[Start of Attachment]
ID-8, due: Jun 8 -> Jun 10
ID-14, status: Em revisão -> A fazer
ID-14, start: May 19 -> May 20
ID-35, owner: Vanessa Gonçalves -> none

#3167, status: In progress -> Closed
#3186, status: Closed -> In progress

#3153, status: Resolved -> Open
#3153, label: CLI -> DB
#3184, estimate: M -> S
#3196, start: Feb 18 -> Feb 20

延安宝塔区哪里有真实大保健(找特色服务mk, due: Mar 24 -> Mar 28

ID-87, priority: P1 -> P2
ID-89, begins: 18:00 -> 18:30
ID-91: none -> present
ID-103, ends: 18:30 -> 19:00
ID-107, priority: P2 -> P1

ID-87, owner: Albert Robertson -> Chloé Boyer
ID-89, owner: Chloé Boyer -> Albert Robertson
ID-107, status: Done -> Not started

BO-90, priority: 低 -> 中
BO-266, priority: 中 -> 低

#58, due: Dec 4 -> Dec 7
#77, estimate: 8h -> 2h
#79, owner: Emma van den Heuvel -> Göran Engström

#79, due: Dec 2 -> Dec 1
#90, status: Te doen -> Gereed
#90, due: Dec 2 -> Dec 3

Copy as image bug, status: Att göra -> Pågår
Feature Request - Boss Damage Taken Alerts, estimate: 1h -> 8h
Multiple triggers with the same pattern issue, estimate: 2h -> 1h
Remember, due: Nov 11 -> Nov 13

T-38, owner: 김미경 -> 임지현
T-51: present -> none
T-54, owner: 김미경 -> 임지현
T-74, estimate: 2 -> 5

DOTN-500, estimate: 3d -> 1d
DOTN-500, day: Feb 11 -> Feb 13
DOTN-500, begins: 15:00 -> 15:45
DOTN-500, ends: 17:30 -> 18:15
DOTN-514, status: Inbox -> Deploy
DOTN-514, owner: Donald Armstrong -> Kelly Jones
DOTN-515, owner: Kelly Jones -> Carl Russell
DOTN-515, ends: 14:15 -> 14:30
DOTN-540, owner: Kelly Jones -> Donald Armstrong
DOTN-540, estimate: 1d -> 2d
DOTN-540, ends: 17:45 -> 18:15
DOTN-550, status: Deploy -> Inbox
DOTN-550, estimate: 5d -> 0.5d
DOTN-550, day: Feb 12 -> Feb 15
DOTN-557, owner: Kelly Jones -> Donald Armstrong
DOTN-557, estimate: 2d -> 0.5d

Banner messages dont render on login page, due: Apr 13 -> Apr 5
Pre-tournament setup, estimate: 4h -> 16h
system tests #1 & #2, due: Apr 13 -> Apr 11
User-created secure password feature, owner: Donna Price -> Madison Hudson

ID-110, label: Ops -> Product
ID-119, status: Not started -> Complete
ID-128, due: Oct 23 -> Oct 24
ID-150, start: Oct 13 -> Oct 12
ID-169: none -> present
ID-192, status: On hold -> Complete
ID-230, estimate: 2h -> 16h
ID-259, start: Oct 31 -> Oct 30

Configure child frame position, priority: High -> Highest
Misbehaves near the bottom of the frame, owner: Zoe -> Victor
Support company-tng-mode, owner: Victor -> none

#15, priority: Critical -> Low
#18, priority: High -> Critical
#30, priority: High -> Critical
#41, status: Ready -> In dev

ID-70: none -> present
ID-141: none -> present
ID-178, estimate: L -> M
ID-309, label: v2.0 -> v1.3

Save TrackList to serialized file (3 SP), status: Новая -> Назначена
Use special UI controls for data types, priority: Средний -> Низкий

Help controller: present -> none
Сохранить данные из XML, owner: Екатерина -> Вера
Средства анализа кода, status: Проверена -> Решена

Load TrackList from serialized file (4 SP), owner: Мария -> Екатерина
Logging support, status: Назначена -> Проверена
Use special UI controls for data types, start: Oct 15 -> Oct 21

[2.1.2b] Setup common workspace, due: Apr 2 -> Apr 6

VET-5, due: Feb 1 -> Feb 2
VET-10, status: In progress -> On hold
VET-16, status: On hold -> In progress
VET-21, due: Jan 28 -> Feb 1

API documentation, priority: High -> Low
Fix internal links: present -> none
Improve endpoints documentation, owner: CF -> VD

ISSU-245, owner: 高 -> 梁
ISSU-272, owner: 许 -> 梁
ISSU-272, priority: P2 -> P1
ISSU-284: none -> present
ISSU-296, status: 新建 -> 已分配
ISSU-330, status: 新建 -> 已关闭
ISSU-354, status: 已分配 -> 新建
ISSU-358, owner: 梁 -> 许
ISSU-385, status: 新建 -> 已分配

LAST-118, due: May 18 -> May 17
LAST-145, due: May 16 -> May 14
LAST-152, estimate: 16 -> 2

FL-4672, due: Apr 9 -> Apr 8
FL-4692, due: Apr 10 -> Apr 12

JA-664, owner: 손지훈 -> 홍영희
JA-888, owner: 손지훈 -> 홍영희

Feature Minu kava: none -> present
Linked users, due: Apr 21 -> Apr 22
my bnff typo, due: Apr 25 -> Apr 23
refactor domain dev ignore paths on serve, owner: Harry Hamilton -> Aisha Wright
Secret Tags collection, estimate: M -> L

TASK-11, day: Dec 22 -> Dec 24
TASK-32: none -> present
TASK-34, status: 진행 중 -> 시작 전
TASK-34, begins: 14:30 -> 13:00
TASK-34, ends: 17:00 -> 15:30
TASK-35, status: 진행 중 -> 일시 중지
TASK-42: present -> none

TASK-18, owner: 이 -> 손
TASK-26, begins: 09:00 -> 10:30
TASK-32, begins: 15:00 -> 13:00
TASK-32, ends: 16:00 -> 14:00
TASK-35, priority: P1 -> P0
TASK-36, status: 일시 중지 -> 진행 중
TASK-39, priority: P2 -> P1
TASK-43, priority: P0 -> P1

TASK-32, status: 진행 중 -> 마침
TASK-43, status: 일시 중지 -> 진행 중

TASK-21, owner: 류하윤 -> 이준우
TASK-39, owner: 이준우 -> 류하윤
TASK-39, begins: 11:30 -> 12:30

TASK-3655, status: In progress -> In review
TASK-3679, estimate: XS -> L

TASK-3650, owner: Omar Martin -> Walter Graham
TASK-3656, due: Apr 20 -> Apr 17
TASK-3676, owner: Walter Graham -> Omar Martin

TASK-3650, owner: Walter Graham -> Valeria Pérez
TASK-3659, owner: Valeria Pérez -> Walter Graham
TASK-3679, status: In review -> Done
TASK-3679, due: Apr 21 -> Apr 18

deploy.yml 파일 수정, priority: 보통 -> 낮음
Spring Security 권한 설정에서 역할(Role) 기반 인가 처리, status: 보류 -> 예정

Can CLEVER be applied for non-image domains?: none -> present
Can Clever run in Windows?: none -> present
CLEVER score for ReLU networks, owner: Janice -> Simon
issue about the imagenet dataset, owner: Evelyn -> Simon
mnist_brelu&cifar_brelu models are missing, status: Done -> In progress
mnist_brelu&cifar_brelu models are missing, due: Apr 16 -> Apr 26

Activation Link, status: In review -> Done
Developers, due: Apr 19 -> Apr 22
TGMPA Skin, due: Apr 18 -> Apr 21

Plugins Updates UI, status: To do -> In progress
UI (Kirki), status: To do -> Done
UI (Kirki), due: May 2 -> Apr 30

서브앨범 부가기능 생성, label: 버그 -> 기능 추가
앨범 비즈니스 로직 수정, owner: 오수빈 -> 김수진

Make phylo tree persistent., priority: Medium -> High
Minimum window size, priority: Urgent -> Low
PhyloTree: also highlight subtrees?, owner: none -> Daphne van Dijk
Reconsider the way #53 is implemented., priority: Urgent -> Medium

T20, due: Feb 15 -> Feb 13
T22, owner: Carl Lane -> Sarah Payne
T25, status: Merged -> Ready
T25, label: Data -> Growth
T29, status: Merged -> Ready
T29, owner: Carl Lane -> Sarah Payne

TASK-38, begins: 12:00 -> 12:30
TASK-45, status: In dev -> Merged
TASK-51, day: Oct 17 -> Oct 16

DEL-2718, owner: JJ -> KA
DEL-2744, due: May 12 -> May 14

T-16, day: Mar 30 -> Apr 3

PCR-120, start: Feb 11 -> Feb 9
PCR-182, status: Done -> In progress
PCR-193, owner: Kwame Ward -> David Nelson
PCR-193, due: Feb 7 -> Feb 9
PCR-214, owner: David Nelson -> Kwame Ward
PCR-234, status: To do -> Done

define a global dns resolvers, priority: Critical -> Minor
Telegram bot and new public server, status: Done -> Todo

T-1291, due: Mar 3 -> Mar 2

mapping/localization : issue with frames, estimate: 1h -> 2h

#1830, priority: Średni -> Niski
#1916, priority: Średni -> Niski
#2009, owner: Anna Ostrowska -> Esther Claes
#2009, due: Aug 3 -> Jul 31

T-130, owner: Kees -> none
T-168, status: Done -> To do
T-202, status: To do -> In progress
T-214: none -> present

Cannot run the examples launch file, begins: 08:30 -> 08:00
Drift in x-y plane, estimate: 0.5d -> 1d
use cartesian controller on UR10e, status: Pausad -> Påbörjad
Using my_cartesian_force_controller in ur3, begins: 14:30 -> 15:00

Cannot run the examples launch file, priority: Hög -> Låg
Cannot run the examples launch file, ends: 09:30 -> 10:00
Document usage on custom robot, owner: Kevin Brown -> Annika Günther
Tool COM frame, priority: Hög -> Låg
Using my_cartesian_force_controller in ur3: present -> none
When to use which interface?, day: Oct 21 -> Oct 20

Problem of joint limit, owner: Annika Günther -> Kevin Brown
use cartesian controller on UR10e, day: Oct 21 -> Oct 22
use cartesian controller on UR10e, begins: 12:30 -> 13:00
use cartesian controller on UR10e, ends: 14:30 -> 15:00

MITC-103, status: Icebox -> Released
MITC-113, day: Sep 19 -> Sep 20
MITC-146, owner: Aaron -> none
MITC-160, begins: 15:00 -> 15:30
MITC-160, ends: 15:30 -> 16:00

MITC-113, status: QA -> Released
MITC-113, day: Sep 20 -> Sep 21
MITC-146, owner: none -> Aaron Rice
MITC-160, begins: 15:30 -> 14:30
[End of Attachment]
- TASK OBJECTIVE -
In the entries above, the lines from the one bearing "Activation Link, status: In review -> Done" up to and including the one bearing "T25, label: Data -> Growth" should be transcribed exactly; no other line is wanted.

- ANSWER BELOW -
Activation Link, status: In review -> Done
Developers, due: Apr 19 -> Apr 22
TGMPA Skin, due: Apr 18 -> Apr 21

Plugins Updates UI, status: To do -> In progress
UI (Kirki), status: To do -> Done
UI (Kirki), due: May 2 -> Apr 30

서브앨범 부가기능 생성, label: 버그 -> 기능 추가
앨범 비즈니스 로직 수정, owner: 오수빈 -> 김수진

Make phylo tree persistent., priority: Medium -> High
Minimum window size, priority: Urgent -> Low
PhyloTree: also highlight subtrees?, owner: none -> Daphne van Dijk
Reconsider the way #53 is implemented., priority: Urgent -> Medium

T20, due: Feb 15 -> Feb 13
T22, owner: Carl Lane -> Sarah Payne
T25, status: Merged -> Ready
T25, label: Data -> Growth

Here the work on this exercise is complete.